Однако эта позиция прогрессивных реформаторов отнюдь не является более разумной, она совершенно неустойчива, поскольку существующий социальный и расовый порядок формирует те самые представления о вреде и насилии, которые лежат в основе правоохранительной деятельности. Иными словами, восприятие вреда и насилия, связанного с нелегальностью, определяется расовыми, гендерными, классовыми и другими отношениями власти в обществе. Невозможно говорить о социальном вреде в вакууме. Эти "вредности" сами являются артефактами существующего социального положения и расовых иерархий.
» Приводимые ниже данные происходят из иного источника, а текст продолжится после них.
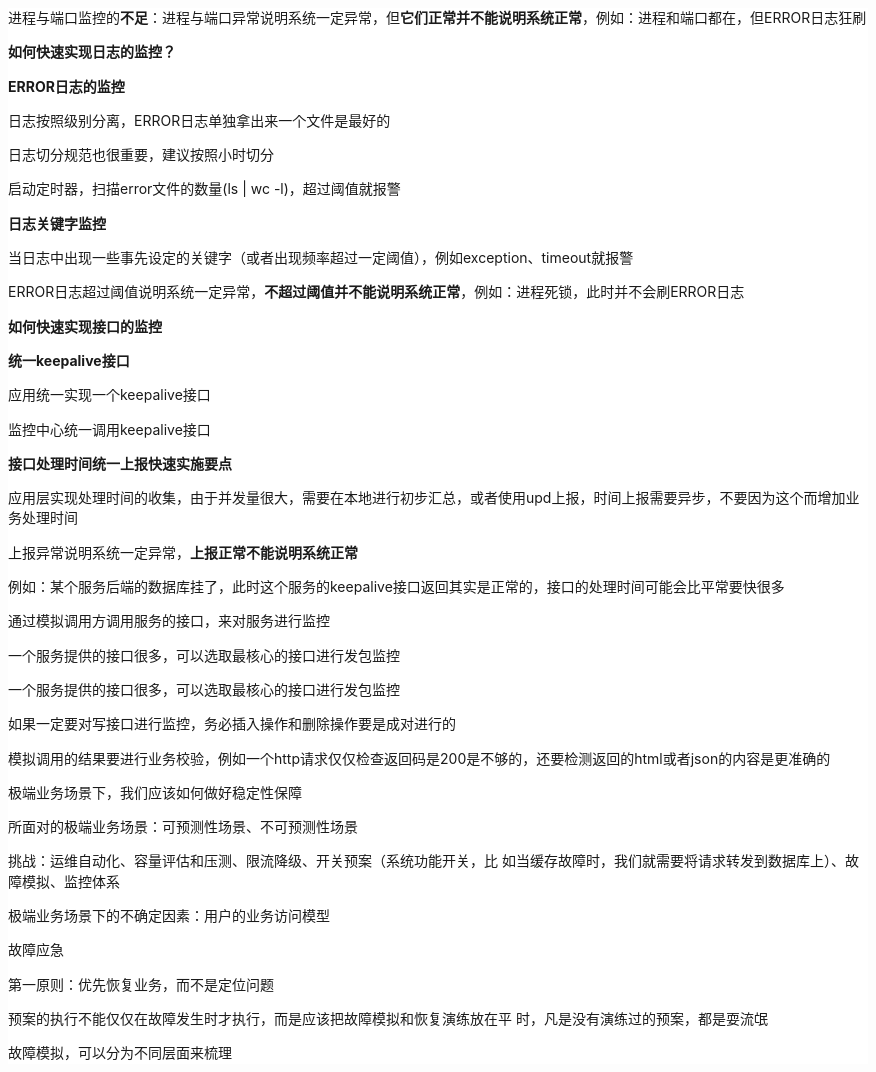 进程与端口监控的**不足**：进程与端口异常说明系统一定异常，但**它们正常并不能说明系统正常**，例如：进程和端口都在，但ERROR日志狂刷

**如何快速实现日志的监控？**

**ERROR日志的监控**

日志按照级别分离，ERROR日志单独拿出来一个文件是最好的

日志切分规范也很重要，建议按照小时切分

启动定时器，扫描error文件的数量(ls | wc -l)，超过阈值就报警

**日志关键字监控**

当日志中出现一些事先设定的关键字（或者出现频率超过一定阈值），例如exception、timeout就报警

ERROR日志超过阈值说明系统一定异常，**不超过阈值并不能说明系统正常**，例如：进程死锁，此时并不会刷ERROR日志

**如何快速实现接口的监控**

**统一keepalive接口**

应用统一实现一个keepalive接口

监控中心统一调用keepalive接口

**接口处理时间统一上报快速实施要点**

应用层实现处理时间的收集，由于并发量很大，需要在本地进行初步汇总，或者使用upd上报，时间上报需要异步，不要因为这个而增加业务处理时间

上报异常说明系统一定异常，**上报正常不能说明系统正常**

例如：某个服务后端的数据库挂了，此时这个服务的keepalive接口返回其实是正常的，接口的处理时间可能会比平常要快很多



通过模拟调用方调用服务的接口，来对服务进行监控

一个服务提供的接口很多，可以选取最核心的接口进行发包监控

一个服务提供的接口很多，可以选取最核心的接口进行发包监控

如果一定要对写接口进行监控，务必插入操作和删除操作要是成对进行的

模拟调用的结果要进行业务校验，例如一个http请求仅仅检查返回码是200是不够的，还要检测返回的html或者json的内容是更准确的



极端业务场景下，我们应该如何做好稳定性保障

所面对的极端业务场景：可预测性场景、不可预测性场景

挑战：运维自动化、容量评估和压测、限流降级、开关预案（系统功能开关，比
如当缓存故障时，我们就需要将请求转发到数据库上）、故障模拟、监控体系

极端业务场景下的不确定因素：用户的业务访问模型



故障应急

第一原则：优先恢复业务，而不是定位问题

预案的执行不能仅仅在故障发生时才执行，而是应该把故障模拟和恢复演练放在平
时，凡是没有演练过的预案，都是耍流氓

故障模拟，可以分为不同层面来梳理
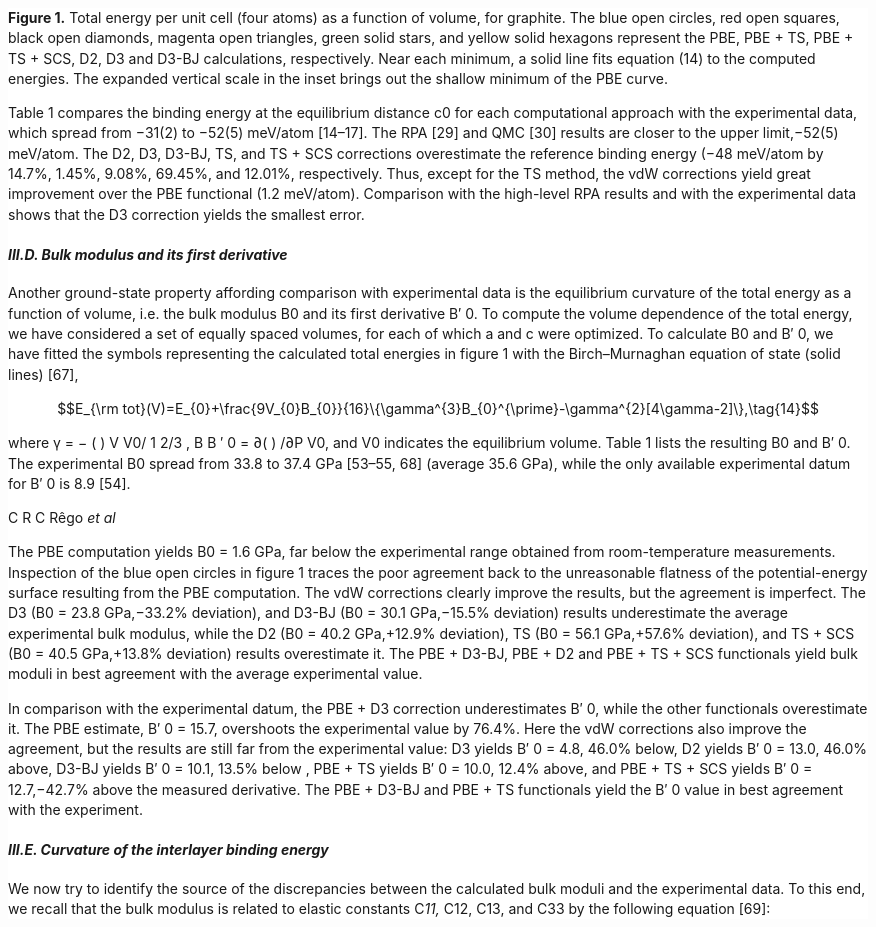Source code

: **Figure 1.** Total energy per unit cell (four atoms) as a function of volume, for graphite. The blue open circles, red open squares, black open diamonds, magenta open triangles, green solid stars, and yellow solid hexagons represent the PBE, PBE + TS, PBE + TS + SCS, D2, D3 and D3-BJ calculations, respectively. Near each minimum, a solid line fits equation (14) to the computed energies. The expanded vertical scale in the inset brings out the shallow minimum of the PBE curve.

Table 1 compares the binding energy at the equilibrium distance c0 for each computational approach with the experimental data, which spread from −31(2) to −52(5) meV/atom [14–17]. The RPA [29] and QMC [30] results are closer to the upper limit,−52(5) meV/atom. The D2, D3, D3-BJ, TS, and TS + SCS corrections overestimate the reference binding energy (−48 meV/atom by 14.7%, 1.45%, 9.08%, 69.45%, and 12.01%, respectively. Thus, except for the TS method, the vdW corrections yield great improvement over the PBE functional (1.2 meV/atom). Comparison with the high-level RPA results and with the experimental data shows that the D3 correction yields the smallest error.

#### *III.D. Bulk modulus and its first derivative*

Another ground-state property affording comparison with experimental data is the equilibrium curvature of the total energy as a function of volume, i.e. the bulk modulus B0 and its first derivative B′ 0. To compute the volume dependence of the total energy, we have considered a set of equally spaced volumes, for each of which a and c were optimized. To calculate B0 and B′ 0, we have fitted the symbols representing the calculated total energies in figure 1 with the Birch–Murnaghan equation of state (solid lines) [67],

$$E_{\rm tot}(V)=E_{0}+\frac{9V_{0}B_{0}}{16}\{\gamma^{3}B_{0}^{\prime}-\gamma^{2}[4\gamma-2]\},\tag{14}$$

where γ = − ( ) V V0/ 1 2/3 , B B ′ 0 = ∂( ) /∂P V0, and V0 indicates the equilibrium volume. Table 1 lists the resulting B0 and B′ 0. The experimental B0 spread from 33.8 to 37.4 GPa [53–55, 68] (average 35.6 GPa), while the only available experimental datum for B′ 0 is 8.9 [54].

C R C Rêgo *et al*

The PBE computation yields B0 = 1.6 GPa, far below the experimental range obtained from room-temperature measurements. Inspection of the blue open circles in figure 1 traces the poor agreement back to the unreasonable flatness of the potential-energy surface resulting from the PBE computation. The vdW corrections clearly improve the results, but the agreement is imperfect. The D3 (B0 = 23.8 GPa,−33.2% deviation), and D3-BJ (B0 = 30.1 GPa,−15.5% deviation) results underestimate the average experimental bulk modulus, while the D2 (B0 = 40.2 GPa,+12.9% deviation), TS (B0 = 56.1 GPa,+57.6% deviation), and TS + SCS (B0 = 40.5 GPa,+13.8% deviation) results overestimate it. The PBE + D3-BJ, PBE + D2 and PBE + TS + SCS functionals yield bulk moduli in best agreement with the average experimental value.

In comparison with the experimental datum, the PBE + D3 correction underestimates B′ 0, while the other functionals overestimate it. The PBE estimate, B′ 0 = 15.7, overshoots the experimental value by 76.4%. Here the vdW corrections also improve the agreement, but the results are still far from the experimental value: D3 yields B′ 0 = 4.8, 46.0% below, D2 yields B′ 0 = 13.0, 46.0% above, D3-BJ yields B′ 0 = 10.1, 13.5% below , PBE + TS yields B′ 0 = 10.0, 12.4% above, and PBE + TS + SCS yields B′ 0 = 12.7,−42.7% above the measured derivative. The PBE + D3-BJ and PBE + TS functionals yield the B′ 0 value in best agreement with the experiment.

#### *III.E. Curvature of the interlayer binding energy*

We now try to identify the source of the discrepancies between the calculated bulk moduli and the experimental data. To this end, we recall that the bulk modulus is related to elastic constants C*11,* C12, C13, and C33 by the following equation [69]:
Это не просто проблема курицы и яйца. Нельзя просто ответить: "Ну, все эти проблемы взаимообусловлены, так что мы могли бы просто начать с чего-то". Они не являются в равной степени взаимообусловленными. Конечно, существует обратная связь.тот факт, что мы приговариваем к смертной казни и казним больше чернокожих мужчин, осужденных за убийства белых жертв, подпитывает представление о преступности чернокожих, которое затем усиливает расовое порабощение в этой стране; трагические последствия "черной преступности" хорошо документированы. Тем не менее, нельзя сказать, что уголовное законодательство полностью, или главным образом, или даже в равной степени ответственно за системный расизм в американском обществе - обществе, основанном на рабстве и геноциде коренных народов. Нет, здесь есть определенная направленность: систематически расистское общество использует уголовное право как один из инструментов для поддержания, сохранения и усиления расового господства. Это означает, что мы должны гораздо более тонко подходить к вопросу о том, как социальный порядок формирует и использует уголовное право в качестве инструмента господства. Возвращаясь к расовым различиям в смертной казни, следует отметить, что тот факт, что смертная казнь в большей степени применяется в случаях убийств с белыми жертвами, отражает тот факт, что жизнь белых ценится больше, чем жизнь цветного населения. Это свидетельствует о том, что вред от убийств белых жертв воспринимается, по крайней мере, большинством участников уголовно-правового процесса, как больший, чем вред от убийств чернокожих жертв. Отношения расовой власти в американском обществе формируют расовые представления о ценности и вреде. Другими словами, социальные силы формируют воспринимаемый вред.